Rebuilding Your Wardrobe: Suits for Summer (Part 1)

I’m reminded of the influence my mother had on my style growing up. From bold golds to tiger stripes and whites, she’s never been one to hold back on self-expression. As any experienced designer will admit, women’s fashion influences men’s wear from the perspective of striking lines and daring colours.

While I may not have been one to wear suits as a child, my mother always made sure the outfits my siblings and I wore were carefully crafted and sometimes coordinated the night before. During summer months, we didn’t step out in just anything, our golf-shirts matched with our knee-high socks, and our shorts communicated well with our shoes.

Of course, many things have changed since we last had the pleasure of being styled by our mother, fortunately the apple(s) didn’t fall too far from the tree. Both my brother and I wear suits, especially to weddings in the spring/summer months between September and December and both of us have been caught giving a disapproving stare at men who’ve obviously put together their outfits at the last minute. Our senses are often assaulted by such fashion faux pas as the common attempt at executing the smart casual look by wearing jeans with some ridiculous looking jacket.

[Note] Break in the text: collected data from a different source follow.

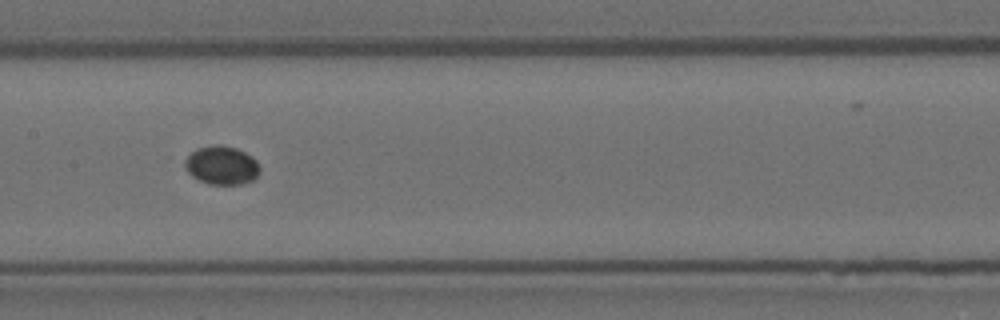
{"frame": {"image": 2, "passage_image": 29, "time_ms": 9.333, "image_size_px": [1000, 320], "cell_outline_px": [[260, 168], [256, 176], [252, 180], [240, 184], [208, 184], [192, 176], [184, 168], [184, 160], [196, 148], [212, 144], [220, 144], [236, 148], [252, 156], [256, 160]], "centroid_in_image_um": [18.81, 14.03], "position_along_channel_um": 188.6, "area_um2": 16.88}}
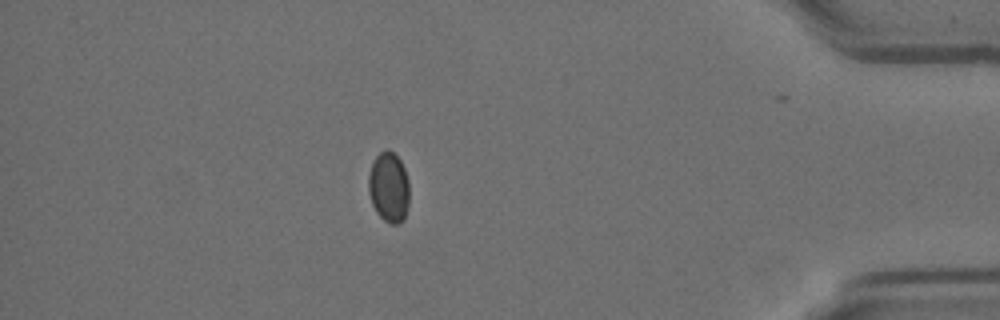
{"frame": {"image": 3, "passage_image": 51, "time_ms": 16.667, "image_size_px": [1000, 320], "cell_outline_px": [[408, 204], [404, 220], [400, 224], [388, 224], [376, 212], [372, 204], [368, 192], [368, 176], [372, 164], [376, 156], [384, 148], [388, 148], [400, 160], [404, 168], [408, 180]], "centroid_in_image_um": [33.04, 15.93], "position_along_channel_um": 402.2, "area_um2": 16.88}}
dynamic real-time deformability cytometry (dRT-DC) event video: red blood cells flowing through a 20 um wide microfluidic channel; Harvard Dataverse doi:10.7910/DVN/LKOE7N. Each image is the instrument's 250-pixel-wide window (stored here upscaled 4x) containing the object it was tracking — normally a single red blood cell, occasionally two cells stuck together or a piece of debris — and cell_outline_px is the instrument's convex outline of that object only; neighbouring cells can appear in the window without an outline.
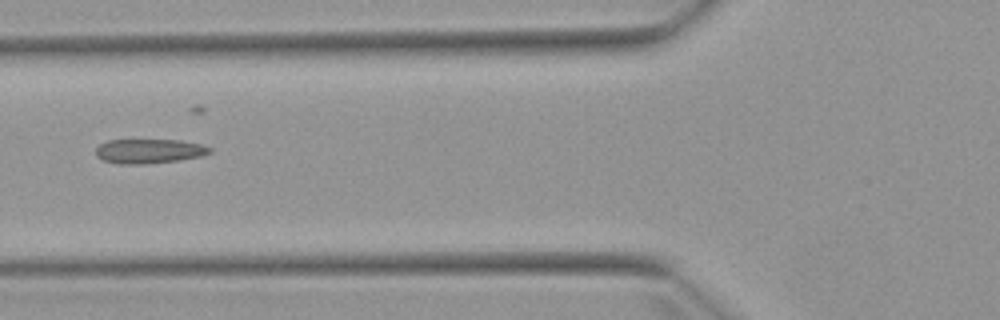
{"species": "Egyptian fruit bat (a non-hibernating species)", "species_latin": "Rousettus aegyptiacus", "temperature_condition": "warm", "stored_images_in_passage": 6, "camera_frame_rate_fps": 3000, "um_per_image_px": 0.085, "animal": {"sex": "female"}, "frame": {"image": 1, "passage_image": 6, "time_ms": 6.0, "image_size_px": [1000, 320], "cell_outline_px": [[212, 152], [200, 156], [180, 160], [144, 164], [120, 164], [104, 160], [96, 156], [96, 148], [100, 144], [108, 140], [132, 136], [180, 140], [200, 144], [212, 148]], "centroid_in_image_um": [12.63, 12.78], "position_along_channel_um": 113.2, "area_um2": 17.22}}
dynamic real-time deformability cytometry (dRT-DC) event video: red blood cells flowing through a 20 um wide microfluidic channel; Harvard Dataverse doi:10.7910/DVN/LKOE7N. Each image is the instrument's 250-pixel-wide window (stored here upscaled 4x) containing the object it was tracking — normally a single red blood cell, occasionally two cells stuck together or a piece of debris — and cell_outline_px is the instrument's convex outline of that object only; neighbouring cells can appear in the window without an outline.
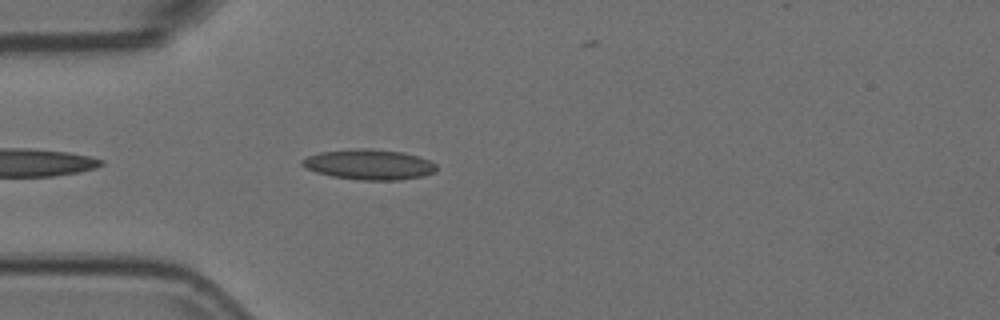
{"species": "Egyptian fruit bat (a non-hibernating species)", "species_latin": "Rousettus aegyptiacus", "temperature_condition": "room temperature", "stored_images_in_passage": 2, "camera_frame_rate_fps": 3000, "um_per_image_px": 0.085, "animal": {"sex": "female"}, "frame": {"image": 1, "passage_image": 2, "time_ms": 0.333, "image_size_px": [1000, 320], "cell_outline_px": [[436, 172], [424, 176], [400, 180], [360, 180], [332, 176], [316, 172], [304, 168], [300, 164], [300, 160], [308, 156], [320, 152], [360, 148], [364, 148], [404, 152], [428, 160], [436, 164]], "centroid_in_image_um": [31.36, 13.99], "position_along_channel_um": 53.6, "area_um2": 23.76}}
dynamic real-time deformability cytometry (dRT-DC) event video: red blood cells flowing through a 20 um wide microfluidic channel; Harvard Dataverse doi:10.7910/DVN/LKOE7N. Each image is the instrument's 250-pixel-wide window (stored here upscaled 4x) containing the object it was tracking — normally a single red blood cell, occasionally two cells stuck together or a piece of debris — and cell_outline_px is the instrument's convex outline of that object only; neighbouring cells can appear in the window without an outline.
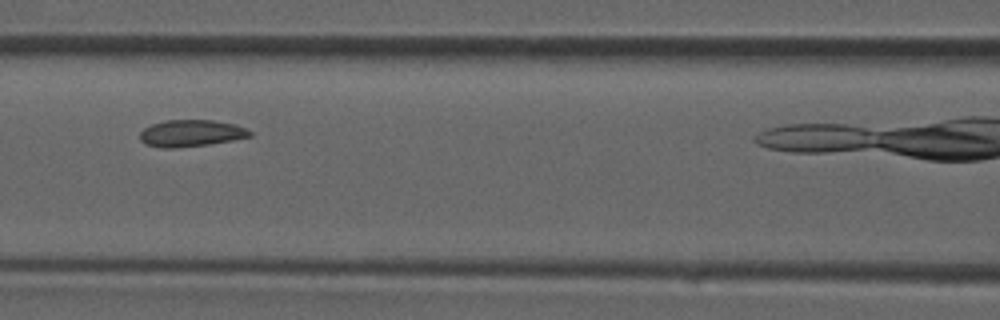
{"species": "common noctule bat (a hibernating species)", "species_latin": "Nyctalus noctula", "temperature_condition": "room temperature", "stored_images_in_passage": 25, "camera_frame_rate_fps": 3000, "um_per_image_px": 0.085, "animal": {"sex": "male", "forearm_length_mm": 52.5}, "frame": {"image": 1, "passage_image": 8, "time_ms": 2.333, "image_size_px": [1000, 320], "cell_outline_px": [[252, 136], [232, 140], [208, 144], [176, 148], [160, 148], [144, 144], [140, 140], [140, 132], [144, 128], [152, 124], [164, 120], [212, 120], [236, 124], [252, 132]], "centroid_in_image_um": [16.21, 11.33], "position_along_channel_um": 150.4, "area_um2": 17.22}}
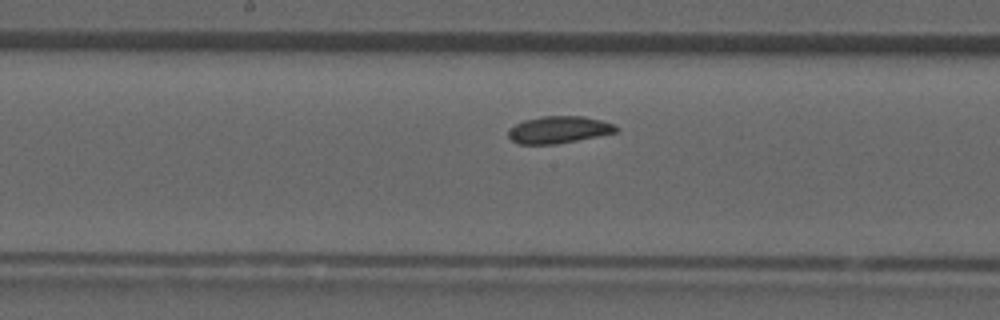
{"frame": {"image": 2, "passage_image": 11, "time_ms": 3.333, "image_size_px": [1000, 320], "cell_outline_px": [[620, 128], [616, 132], [556, 144], [520, 144], [512, 140], [508, 136], [508, 132], [516, 124], [524, 120], [544, 116], [584, 116], [600, 120], [612, 124]], "centroid_in_image_um": [47.49, 11.02], "position_along_channel_um": 200.7, "area_um2": 16.7}}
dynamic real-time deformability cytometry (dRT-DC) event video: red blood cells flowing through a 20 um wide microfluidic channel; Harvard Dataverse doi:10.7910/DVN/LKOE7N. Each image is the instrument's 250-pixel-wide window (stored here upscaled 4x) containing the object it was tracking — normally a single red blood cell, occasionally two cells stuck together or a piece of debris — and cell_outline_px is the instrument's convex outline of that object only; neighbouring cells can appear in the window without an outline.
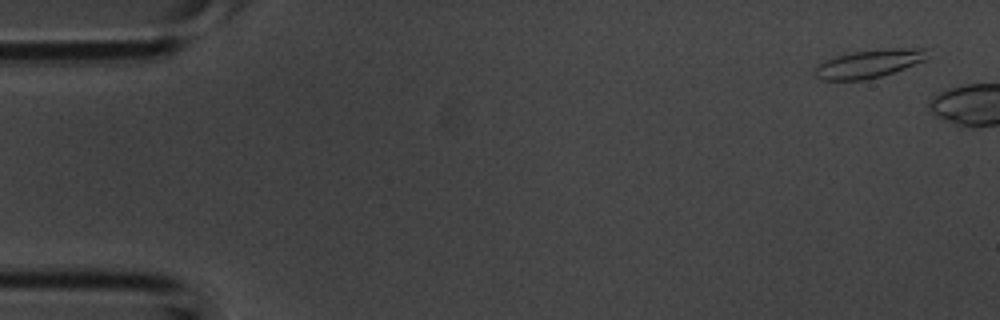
{"species": "common noctule bat (a hibernating species)", "species_latin": "Nyctalus noctula", "temperature_condition": "room temperature", "stored_images_in_passage": 6, "camera_frame_rate_fps": 3000, "um_per_image_px": 0.085, "animal": {"sex": "male", "body_mass_g": 20.1, "forearm_length_mm": 53.5}, "frame": {"image": 1, "passage_image": 1, "time_ms": 0.0, "image_size_px": [1000, 320], "cell_outline_px": [[928, 48], [924, 60], [904, 68], [880, 76], [864, 80], [820, 80], [816, 76], [816, 68], [820, 64], [836, 56], [852, 52], [888, 48]], "centroid_in_image_um": [73.87, 5.41], "position_along_channel_um": 11.1, "area_um2": 18.03}}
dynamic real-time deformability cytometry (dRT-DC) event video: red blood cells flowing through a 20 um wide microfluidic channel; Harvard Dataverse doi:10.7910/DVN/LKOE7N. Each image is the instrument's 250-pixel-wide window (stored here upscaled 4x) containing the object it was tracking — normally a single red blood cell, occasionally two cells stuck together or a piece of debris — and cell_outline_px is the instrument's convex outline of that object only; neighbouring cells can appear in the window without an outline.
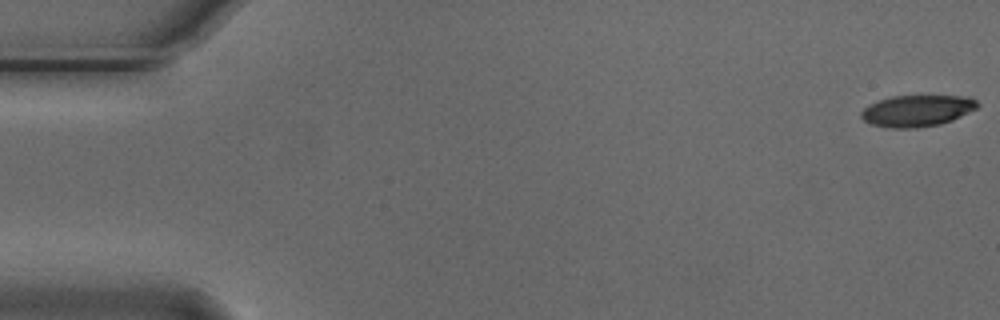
{"species": "Egyptian fruit bat (a non-hibernating species)", "species_latin": "Rousettus aegyptiacus", "temperature_condition": "cold", "stored_images_in_passage": 30, "camera_frame_rate_fps": 3000, "um_per_image_px": 0.085, "animal": {"sex": "male"}, "frame": {"image": 1, "passage_image": 1, "time_ms": 0.0, "image_size_px": [1000, 320], "cell_outline_px": [[980, 104], [976, 108], [952, 120], [940, 124], [916, 128], [892, 128], [872, 124], [864, 120], [860, 116], [860, 112], [868, 104], [892, 96], [968, 96], [976, 100]], "centroid_in_image_um": [77.94, 9.41], "position_along_channel_um": 7.1, "area_um2": 21.21}}
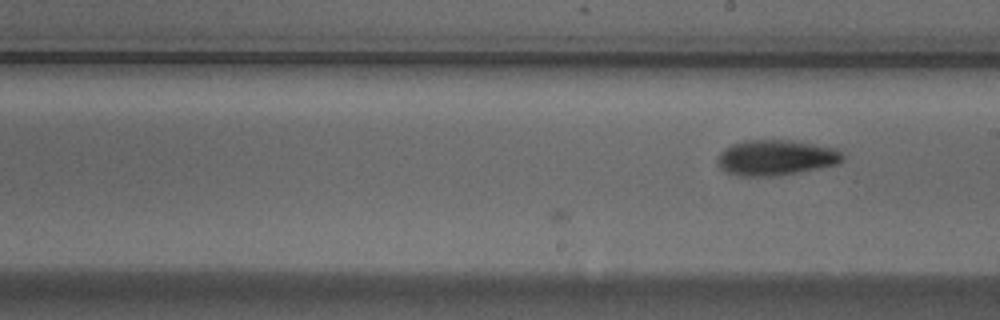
{"frame": {"image": 2, "passage_image": 30, "time_ms": 9.667, "image_size_px": [1000, 320], "cell_outline_px": [[844, 160], [840, 164], [776, 176], [740, 176], [724, 172], [716, 164], [716, 160], [720, 152], [724, 148], [732, 144], [744, 140], [792, 140], [836, 148], [844, 156]], "centroid_in_image_um": [65.92, 13.4], "position_along_channel_um": 223.1, "area_um2": 26.18}}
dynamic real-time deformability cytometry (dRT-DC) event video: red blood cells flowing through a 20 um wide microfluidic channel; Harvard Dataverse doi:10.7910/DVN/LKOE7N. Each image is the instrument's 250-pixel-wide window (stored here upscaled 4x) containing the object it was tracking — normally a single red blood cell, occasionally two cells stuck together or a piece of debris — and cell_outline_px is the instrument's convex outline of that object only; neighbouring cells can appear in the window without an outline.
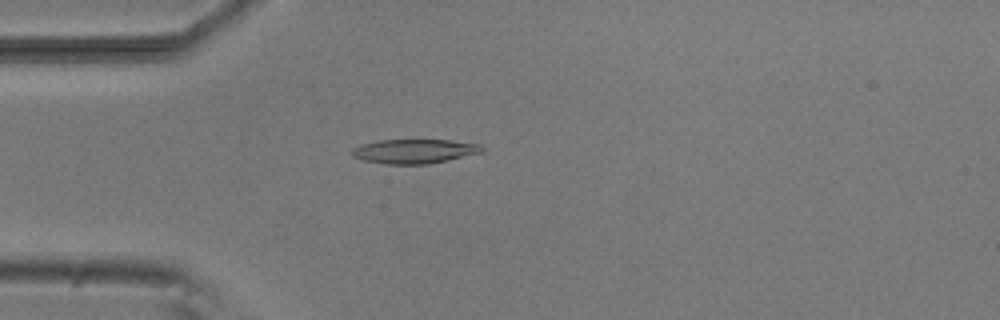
{"species": "common noctule bat (a hibernating species)", "species_latin": "Nyctalus noctula", "temperature_condition": "room temperature", "stored_images_in_passage": 44, "camera_frame_rate_fps": 3000, "um_per_image_px": 0.085, "animal": {"sex": "male", "body_mass_g": 20.5, "forearm_length_mm": 52.5}, "frame": {"image": 1, "passage_image": 6, "time_ms": 1.667, "image_size_px": [1000, 320], "cell_outline_px": [[484, 152], [448, 160], [428, 164], [384, 164], [364, 160], [352, 156], [352, 148], [360, 144], [380, 140], [448, 140], [480, 144], [484, 148]], "centroid_in_image_um": [35.23, 12.85], "position_along_channel_um": 49.8, "area_um2": 18.44}}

As with most things in life, due consideration should be given to the weather. Depending on which province or country you’re in, here are some summer suit options to choose from, ensuring you always remain cool under pressure.

Linen

This is one of my absolute favourites, and I have found it to be perfect for Pitti Uomo 98 in the hot Italian summers of June. It is a lightweight and breathable fabric which can be a summer lifesaver, ensuring you always look the part despite the sweltering heat. Another plus is that its durability means you won’t have to replace it too often. It is a moisture-wicking fabric, and a conductor which means that it absorbs sweat while keeping you dry. Made from flax seed plant fibres, its visible weaving reveals that this is a naturally textured fabric, which wrinkles easily and loses shape the moment you touch it – this makes it generally unsuitable for office wear, unless you’re going for the ”dapper” look on casual Fridays.

They’re really easy to wear. Formally; you can wear this suit with a complementary coloured cut-away or English spread collar shirt and tie, and a pair of rubber-sole leather or suede brogues. Informally, a white V-neck t-shirt with plain white plimsolls or cup sole sneakers are match winners. Word to the wise; try a cotton-blended linen option if you want this to wear this suit when seeing clients.

Seersucker

Also known as the railroad stripe, its name originates from a combination of the Persian words “shir” and “shakkar” (read shir o shakkar) which translates to milk and sugar because of the resemblance to the smooth and bumpy textures of milk and sugar, respectively.

It gained popularity during the British colonial period in India and was largely worn by labourers in the rail and oil industries who valued keeping cool while working alongside hot furnaces and engines of locomotives. Because of its popularity with the working classes, this fabric was shunned by the snobby upper classes. It was not until the 1920s when students at Princeton university started wearing seersucker suits to lawn parties as a rebellious statement about economic status that this stigma faded.

The material is similar to linen in that it is moisture-wicking and lightweight. However, unlike linen, it would not need ironing because the wrinkly texture, known as “puckering” is one of its most flattering features. “Puckering” is a natural creasing, which is a function of the bunching together of some of the threads in its unique cotton weave. However, this puckering isn’t consistent, and alternates in a pattern which gives the seersucker its cooling trait. Moreover, this is also the main reason the fabric doesn’t stick to the body, thus enabling air circulation.

This suit is definitely a showstopper in summer for outdoor events and weddings. Depending on the colour combination of the stripes in your seersucker suit, it’s always an easy match with a complementary coloured v-neck t-shirt or white spread collar shirt, plimsolls or cupsole sneakers and even a panama or boater hat.

Fresco

I’m fresher than your average”, said the dandy in his Fresco suit. Derived from the word ”Alfresco”, which in Italian literally translates to fresh, the open-air weave in the fresco fabric enables breathability, which is perfect for harsh summer conditions.  This fabric is made from twisting several yarns together, which not only offsets the loose weave, making it more durable, but it also makes the fabric quite bristly.  It is lightweight and has an element of transparency when held against the light.  To make it less “see through”; fabric manufacturers have resorted to adding various shades of a colour in the weave.

When choosing the fresco fabric for your suit, go with a heavier grammage. You can ensure an amplified cooling effect on summer days by commissioning an unlined version of the suit. Formally, you can wear this suit with a variety of spread collars and even a cutaway collar shirt with a tie. As for footwear, you complete this outfit  with oxfords. For a more casual look, you can never go wrong with brogues, loafers, or even a choice between plimsolls or cup sole sneakers.

In summary, with such a large variety of options to choose from, one has to ask themselves a simple question; What does the occasion call for?

Once this has been addressed, the solution should become clear. The one thing you don’t want is your mom still having to make your choices for you.